The task:
Give the listing again word for word. Skip the pictures.
*** Given material ***
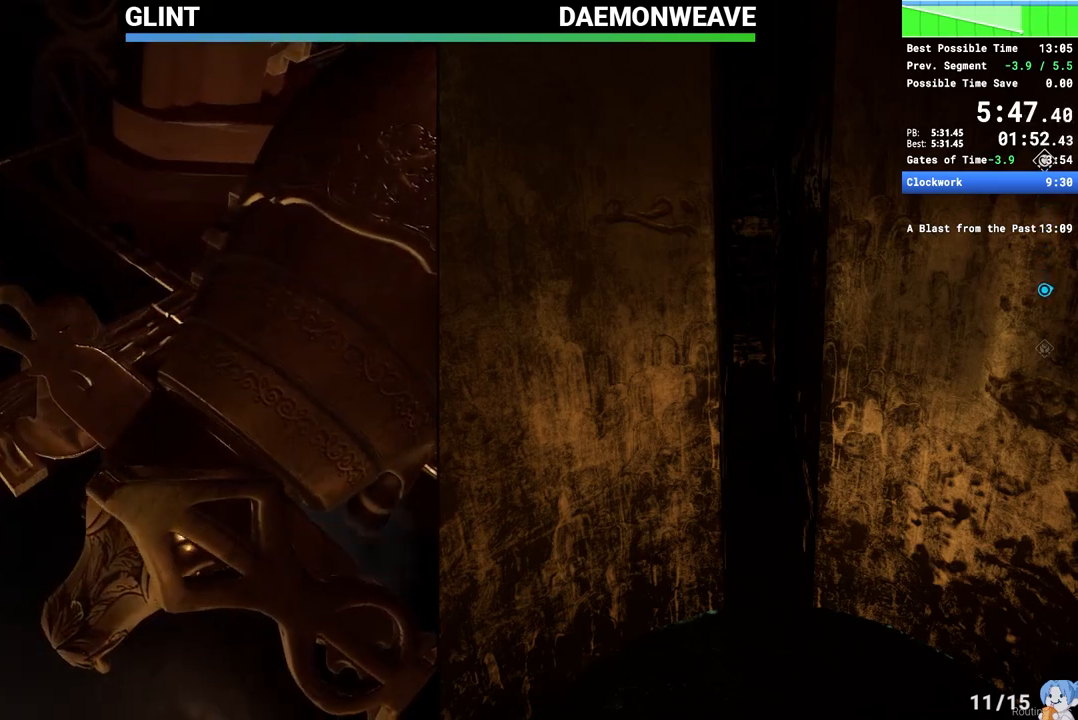
{"keys": [], "mouse": [], "events": [[283, "c", "down"], [283, "escape", "down"], [317, "escape", "up"], [367, "c", "up"]]}
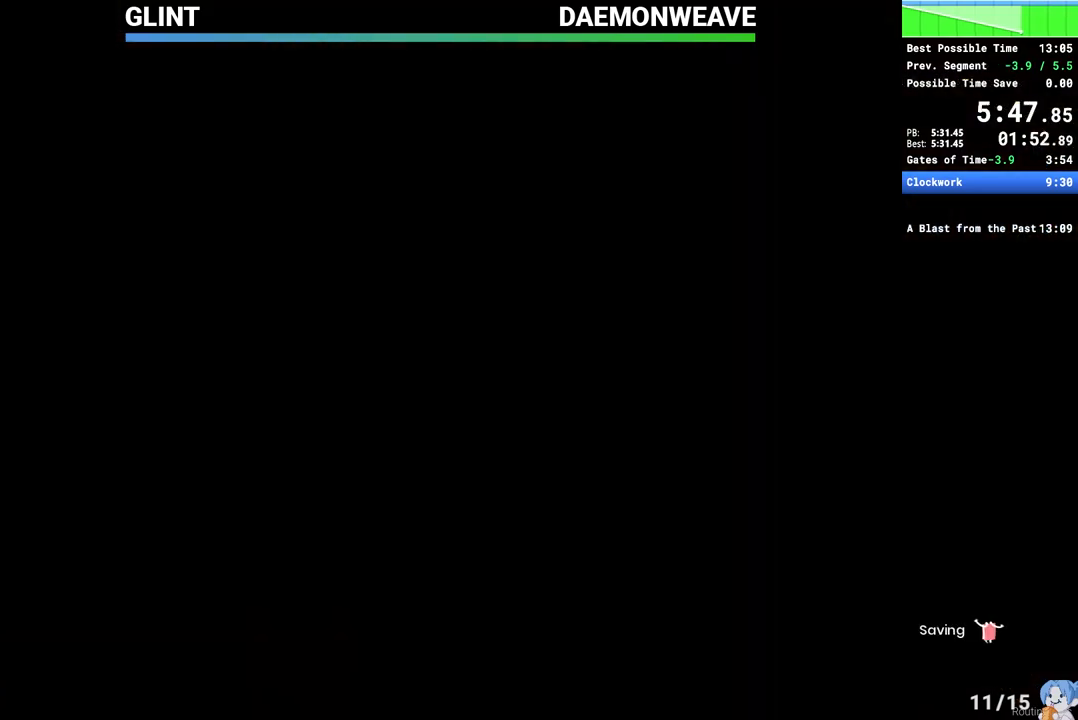
{"keys": [], "mouse": [], "events": []}
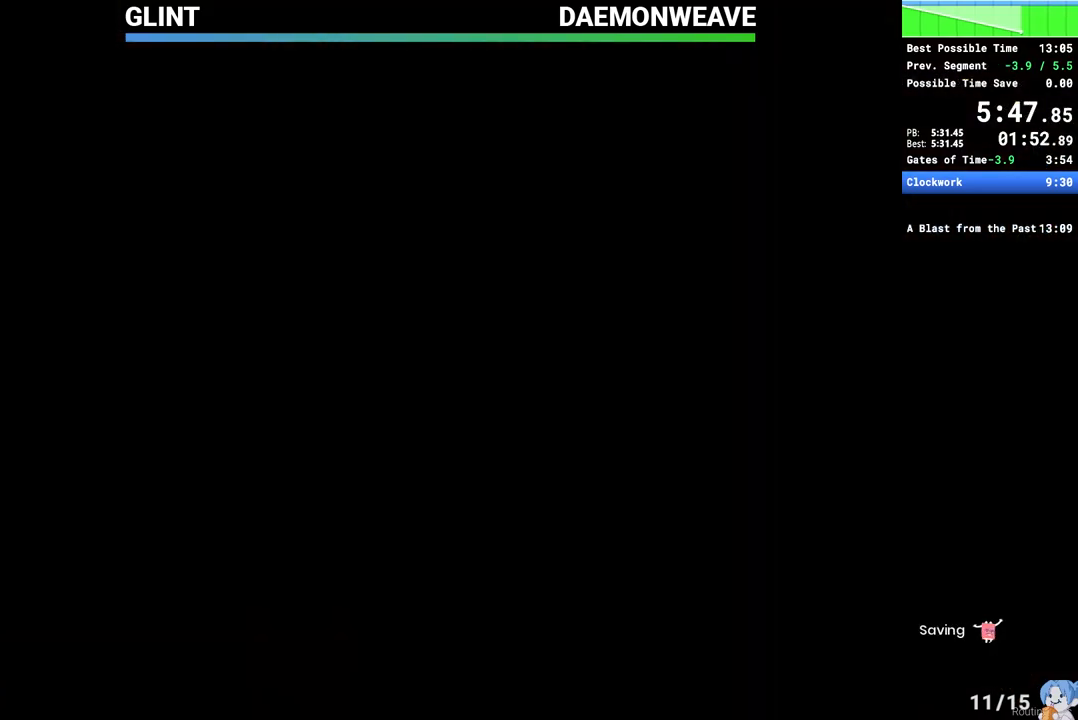
{"keys": [], "mouse": [], "events": []}
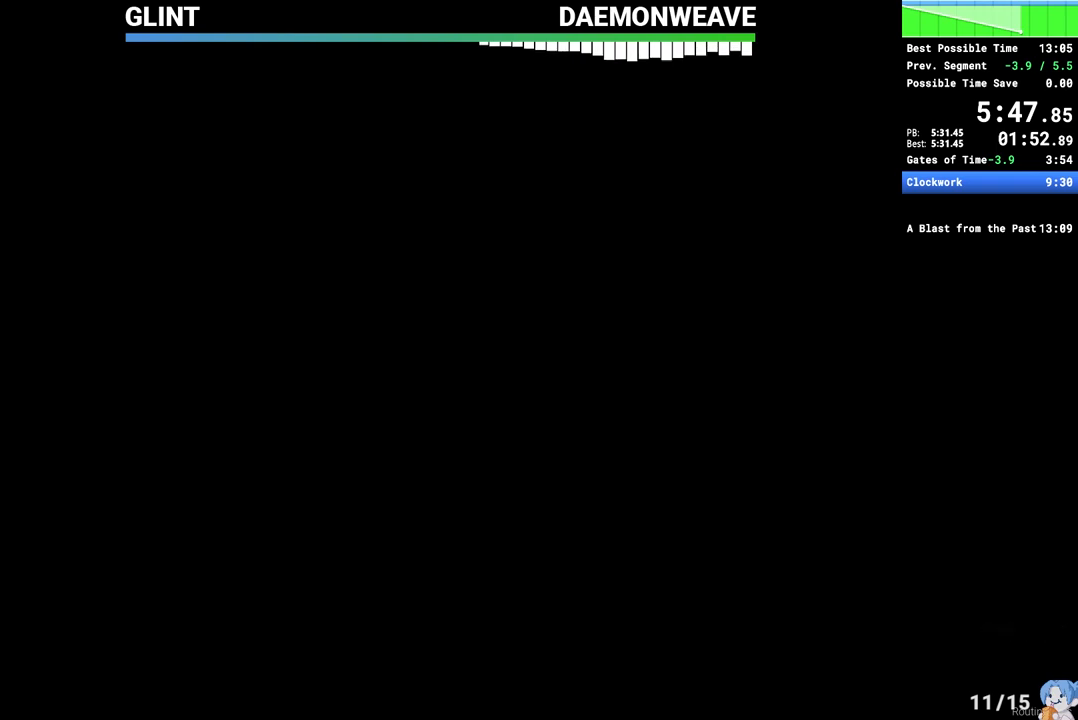
{"keys": [], "mouse": [], "events": []}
*** End of Given material ***
Response to this exercise:
{"keys": [], "mouse": [], "events": [[283, "c", "down"], [283, "escape", "down"], [317, "escape", "up"], [367, "c", "up"]]}
{"keys": [], "mouse": [], "events": []}
{"keys": [], "mouse": [], "events": []}
{"keys": [], "mouse": [], "events": []}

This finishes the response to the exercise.